Pyongyang threat: 240 aircraft over Korea, 100 of them US Air Force
SEOUL ($1=1,427.55 South Korean Wons) — 24-hour emergency air operations begin over South Korea. 140 combat aircraft, including Korean F-35, F-15K, and KF-16 will defend the skies over the “southern” peninsula. Together with its Korean partners, the US is raising 100 combat aircraft, among them the F-35B, EA-18 electronic warfare aircraft, KC-135 tankers, and high-altitude U-2 reconnaissance aircraft. American fighter jets take off from an air base in Okinawa, Japan.
24-hour operations will continue continuously until November 4th. The reason: a nuclear missile launch from North Korea is only a matter of time. Pyongyang’s latest ballistic missile launches have been of short range, causing concern for South Korea and the United States.

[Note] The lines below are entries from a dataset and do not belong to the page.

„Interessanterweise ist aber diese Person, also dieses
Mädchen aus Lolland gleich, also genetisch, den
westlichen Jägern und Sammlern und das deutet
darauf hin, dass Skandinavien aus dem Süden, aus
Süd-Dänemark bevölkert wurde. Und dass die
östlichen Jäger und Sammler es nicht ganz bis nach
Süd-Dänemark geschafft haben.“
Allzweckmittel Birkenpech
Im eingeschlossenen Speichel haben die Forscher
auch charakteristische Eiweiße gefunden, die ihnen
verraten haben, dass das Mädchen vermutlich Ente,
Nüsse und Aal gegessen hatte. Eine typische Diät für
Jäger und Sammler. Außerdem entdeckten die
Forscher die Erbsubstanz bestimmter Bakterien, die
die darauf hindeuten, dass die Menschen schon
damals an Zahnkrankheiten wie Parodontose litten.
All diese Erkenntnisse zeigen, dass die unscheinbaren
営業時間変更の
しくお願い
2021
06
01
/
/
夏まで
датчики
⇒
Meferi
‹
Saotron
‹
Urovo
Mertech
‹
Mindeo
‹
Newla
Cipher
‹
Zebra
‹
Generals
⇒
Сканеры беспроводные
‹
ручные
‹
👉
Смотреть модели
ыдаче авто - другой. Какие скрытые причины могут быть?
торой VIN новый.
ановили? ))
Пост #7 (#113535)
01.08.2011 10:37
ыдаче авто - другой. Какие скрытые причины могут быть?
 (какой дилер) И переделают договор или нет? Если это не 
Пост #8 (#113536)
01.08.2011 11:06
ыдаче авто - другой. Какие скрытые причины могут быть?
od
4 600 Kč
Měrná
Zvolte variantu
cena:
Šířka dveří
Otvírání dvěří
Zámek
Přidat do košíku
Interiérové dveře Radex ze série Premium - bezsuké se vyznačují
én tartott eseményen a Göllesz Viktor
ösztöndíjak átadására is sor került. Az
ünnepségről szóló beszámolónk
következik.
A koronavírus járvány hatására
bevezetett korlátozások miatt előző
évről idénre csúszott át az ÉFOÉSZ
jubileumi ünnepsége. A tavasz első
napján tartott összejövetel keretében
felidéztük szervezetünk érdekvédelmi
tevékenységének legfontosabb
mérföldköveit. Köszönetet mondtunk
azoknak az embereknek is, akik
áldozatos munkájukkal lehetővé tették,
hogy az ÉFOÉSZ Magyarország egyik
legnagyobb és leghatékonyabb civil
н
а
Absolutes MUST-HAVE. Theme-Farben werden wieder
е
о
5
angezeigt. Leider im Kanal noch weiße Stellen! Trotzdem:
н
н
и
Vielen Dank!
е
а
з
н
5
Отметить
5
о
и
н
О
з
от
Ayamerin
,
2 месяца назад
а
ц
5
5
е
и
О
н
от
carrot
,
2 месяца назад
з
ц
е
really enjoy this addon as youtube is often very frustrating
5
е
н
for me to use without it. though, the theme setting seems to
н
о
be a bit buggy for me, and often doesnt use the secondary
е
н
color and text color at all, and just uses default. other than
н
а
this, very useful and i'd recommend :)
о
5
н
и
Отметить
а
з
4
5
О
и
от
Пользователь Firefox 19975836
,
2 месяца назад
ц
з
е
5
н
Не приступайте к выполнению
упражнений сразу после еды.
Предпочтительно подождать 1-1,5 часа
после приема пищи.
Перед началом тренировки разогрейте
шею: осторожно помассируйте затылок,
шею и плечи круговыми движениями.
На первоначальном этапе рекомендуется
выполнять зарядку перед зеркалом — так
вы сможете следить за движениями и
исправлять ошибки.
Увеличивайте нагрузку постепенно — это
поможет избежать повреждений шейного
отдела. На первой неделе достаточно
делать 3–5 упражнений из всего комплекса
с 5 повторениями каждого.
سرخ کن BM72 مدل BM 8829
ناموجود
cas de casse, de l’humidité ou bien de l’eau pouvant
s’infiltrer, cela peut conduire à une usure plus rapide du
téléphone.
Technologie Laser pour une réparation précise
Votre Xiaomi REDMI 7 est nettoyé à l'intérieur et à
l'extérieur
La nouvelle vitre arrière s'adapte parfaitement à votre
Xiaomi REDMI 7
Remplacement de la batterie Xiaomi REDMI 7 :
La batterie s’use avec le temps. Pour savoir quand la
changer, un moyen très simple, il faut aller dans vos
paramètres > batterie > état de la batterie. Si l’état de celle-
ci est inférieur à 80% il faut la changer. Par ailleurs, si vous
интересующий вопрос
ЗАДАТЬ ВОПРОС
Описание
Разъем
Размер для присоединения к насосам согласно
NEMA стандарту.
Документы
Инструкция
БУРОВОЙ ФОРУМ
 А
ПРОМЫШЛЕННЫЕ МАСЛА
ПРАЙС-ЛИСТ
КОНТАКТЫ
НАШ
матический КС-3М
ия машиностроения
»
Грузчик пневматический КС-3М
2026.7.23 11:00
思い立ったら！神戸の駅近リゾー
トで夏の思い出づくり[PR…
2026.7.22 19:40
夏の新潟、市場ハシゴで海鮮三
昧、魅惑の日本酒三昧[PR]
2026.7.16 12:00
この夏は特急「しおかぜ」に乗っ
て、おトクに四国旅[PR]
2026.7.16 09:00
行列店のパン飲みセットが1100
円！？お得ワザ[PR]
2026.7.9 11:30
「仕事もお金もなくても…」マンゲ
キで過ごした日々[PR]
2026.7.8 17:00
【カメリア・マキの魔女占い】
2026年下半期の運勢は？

Only a month ago, obsolete Russian fighter jets, totaling 150 in number, conducted exercises. Pyongyang took to the air the vintage Su-25, MiG-29, MiG-23, MiG-21, and MiG-19 aircraft.
What is currently happening on the Korean peninsula is framed as an exercise between South Korea and the United States. The exercise is codenamed Vigilant Storm. The US and South Korea have described Vigilant Storm as a deterrence exercise, while Pyongyang has stressed that it is an invasion exercise.
This is not the first such exercise between the two partner countries. The last such exercise was held in 2015, but then, in 2018, the US and South Korea called it off in a bid to promote inter-Korean harmony.
“[South Korea] and the U.S. Air Force will work together with the joint services to conduct major air missions such as close air support, defensive counter-air attack, and emergency air operations 24 hours a day during the training period,” the Air Force said on USA. “Supporting forces on the ground will also train on base defense and survivability procedures in the event of an attack.”
North Korea busiest year
2022 was the busiest year in North Korea’s history for ballistic missile tests. Pyongyang has launched a total of 28 launches this year. One of the missiles of the North Korean regime even flew over the whole of Japan and headed for the rocky Senkaku Islands. The Senkaku are under Japanese possession, but it is contested by China and Taiwan, while North Korea apparently has no qualms about “parking” its missiles near them.